Last week, we looked back the Cash for Clunkers program weighing it on 3 different areas like, economy impact, consumers view and environmental aspect. This week we flip the coin to look on the other side which adds lot of hurt feelings from many organizations including nonprofits.
Non-Profit’s Loss
Many Nonprofit organizations raise fund for their programs through car donations. They accept old clunkers, repair them with help of their volunteers and sell them to the low income people for reasonable price to make extra cash. These organizations share some mixed feelings about this program. Philanthropy.org reported, Cheryl Rios of Texas Can, a Dallas nonprofit organization that serves troubled kids, estimated the organization has lost $75,000 due to a reduction in car and truck donations.
Similarly, Point Richmond’s Vehicle Donation to Any Charity has seen a 20 percent drop in donations reported on sfgate.com. A big dent in the $3 million the company usually raises from reselling donated old cars and distributes annually among 4,500 charities nationwide. Car Talk donation which turns over its share to National Public Radio also hurt by this program.
Car dealers Struggle
Old auto dealers got to make a living by selling the clunkers. They sell to lower middle class people with lower income who doesn’t have real credit depend on them dealers who sell cars for cash and personal credit. This program means fewer clunkers, and possibly less cash for these dealers another story reported in Houston Chronicle.
About 750,000 cars removed from the market and sent to junk yard. That accounts for a 2 percent reduction in overall supply, which may create a bubble in used-car prices, according to Kelley Blue Book, which tracks car values. “It’s going to take some of the inventory away from people who sell basic transportation for lower income people.”“It will cause the price of our inventory to go up,” according to a old car dealer in Houston. The sort of increase can make a big difference for his customers, most of whom have an average individual income of less than $25,000 a year.
Many old auto car lots are often called as “note lot.” Note lot dealers pick through trade-ins that new-car dealers don’t want to sell. They repair them, clean them up and resell them at a markup to subprime buyers, who often pay a steep interest rate — as much as 20 percent — because of past credit problems.
“There’s still people who need these cars,” he said. “They need a ‘clunker.’?” The program puts an unfair burden on low-income car buyers, many of whom need inexpensive vehicles to get to work.
Repair Shops worry
The vehicles being mashed by government decree still have value, both as a whole and as parts. According to a repair shops, the clunker program could affect non-clunker repairs, too, by driving up the cost of parts.“The long-term implications are the shortage of good used parts. When you crush a car, you take away a lot of parts that have no effect on fuel economy.” That includes body parts and engine components such as alternators and starters. Used parts, like used cars, tend to appeal to lower-income customers who can’t afford new ones.

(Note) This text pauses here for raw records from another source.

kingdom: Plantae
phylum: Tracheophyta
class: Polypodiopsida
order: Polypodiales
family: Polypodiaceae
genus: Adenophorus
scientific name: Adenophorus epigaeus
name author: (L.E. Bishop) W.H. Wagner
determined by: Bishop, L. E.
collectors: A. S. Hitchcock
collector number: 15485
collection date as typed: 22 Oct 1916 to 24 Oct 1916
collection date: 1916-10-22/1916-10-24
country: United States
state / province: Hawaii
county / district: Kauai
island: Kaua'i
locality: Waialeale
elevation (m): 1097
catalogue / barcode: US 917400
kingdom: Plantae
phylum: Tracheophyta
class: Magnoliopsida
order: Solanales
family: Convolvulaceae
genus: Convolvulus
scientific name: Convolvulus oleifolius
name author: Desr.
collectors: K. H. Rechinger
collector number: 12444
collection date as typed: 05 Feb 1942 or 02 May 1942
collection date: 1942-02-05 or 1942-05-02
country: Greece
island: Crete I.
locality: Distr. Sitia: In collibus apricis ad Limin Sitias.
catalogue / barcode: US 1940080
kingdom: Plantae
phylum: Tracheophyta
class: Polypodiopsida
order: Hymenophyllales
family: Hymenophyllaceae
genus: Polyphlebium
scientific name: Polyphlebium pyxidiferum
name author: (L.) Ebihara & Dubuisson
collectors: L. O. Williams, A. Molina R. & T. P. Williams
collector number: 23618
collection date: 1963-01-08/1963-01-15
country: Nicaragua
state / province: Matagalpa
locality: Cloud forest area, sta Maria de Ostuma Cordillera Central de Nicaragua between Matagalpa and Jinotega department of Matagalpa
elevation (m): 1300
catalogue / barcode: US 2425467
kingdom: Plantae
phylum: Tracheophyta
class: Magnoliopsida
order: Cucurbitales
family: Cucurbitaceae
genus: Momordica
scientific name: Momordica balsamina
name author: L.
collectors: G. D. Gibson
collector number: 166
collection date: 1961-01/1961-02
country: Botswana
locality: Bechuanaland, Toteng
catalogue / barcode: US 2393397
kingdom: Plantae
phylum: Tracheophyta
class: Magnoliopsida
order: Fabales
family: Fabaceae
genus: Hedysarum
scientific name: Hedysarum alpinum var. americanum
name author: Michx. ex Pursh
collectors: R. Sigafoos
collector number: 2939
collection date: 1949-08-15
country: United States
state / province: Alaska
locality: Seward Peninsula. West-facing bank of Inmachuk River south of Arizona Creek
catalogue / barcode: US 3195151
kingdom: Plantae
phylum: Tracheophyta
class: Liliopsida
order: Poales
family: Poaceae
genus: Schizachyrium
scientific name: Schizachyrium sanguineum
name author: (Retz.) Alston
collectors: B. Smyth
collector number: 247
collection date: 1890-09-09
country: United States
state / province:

It is unneeded hardship as per many auto shop owners. In this economy, increasing the hardship on people struggling the most, those clinging to their jobs and stretching their budgets, isn’t a stimulus.
Dealers Frustration
Even dealers who celebrated this summer with great sales through this program have few things to say. It was overly complicated, a nightmare to manage for dealers and difficult to understand for consumers. Many dealers worried about getting their money back from government and stopped offering this program. Small dealears funds got strapped when government took its own time to process the reimbursements churing lot of frustration.
Was the cash-for-clunkers program a true success?
Short answer is Yes and No. With some creative marketing and dealing, dealers were evidently able to convert many nonqualifying shoppers into the buyers of other new or used cars, a trend that created a sizable positive impact on sales as an indirect consequence of the program. Consumer spending edged up 0.2 percent in July with help of this program to boost the economy.
Many call it as more of a political stunt, psychologically satisfying but not economically meaningful. It’s been good for new-car dealers and the automakers, it’s tweaked the overall economy, and it may even help the environment a tad, but there were many hidden losers gone unnoticed by the government. If we all can maintain our cars like the young lady tin this video, we don’t even have to create programs like this one. Don’t you think?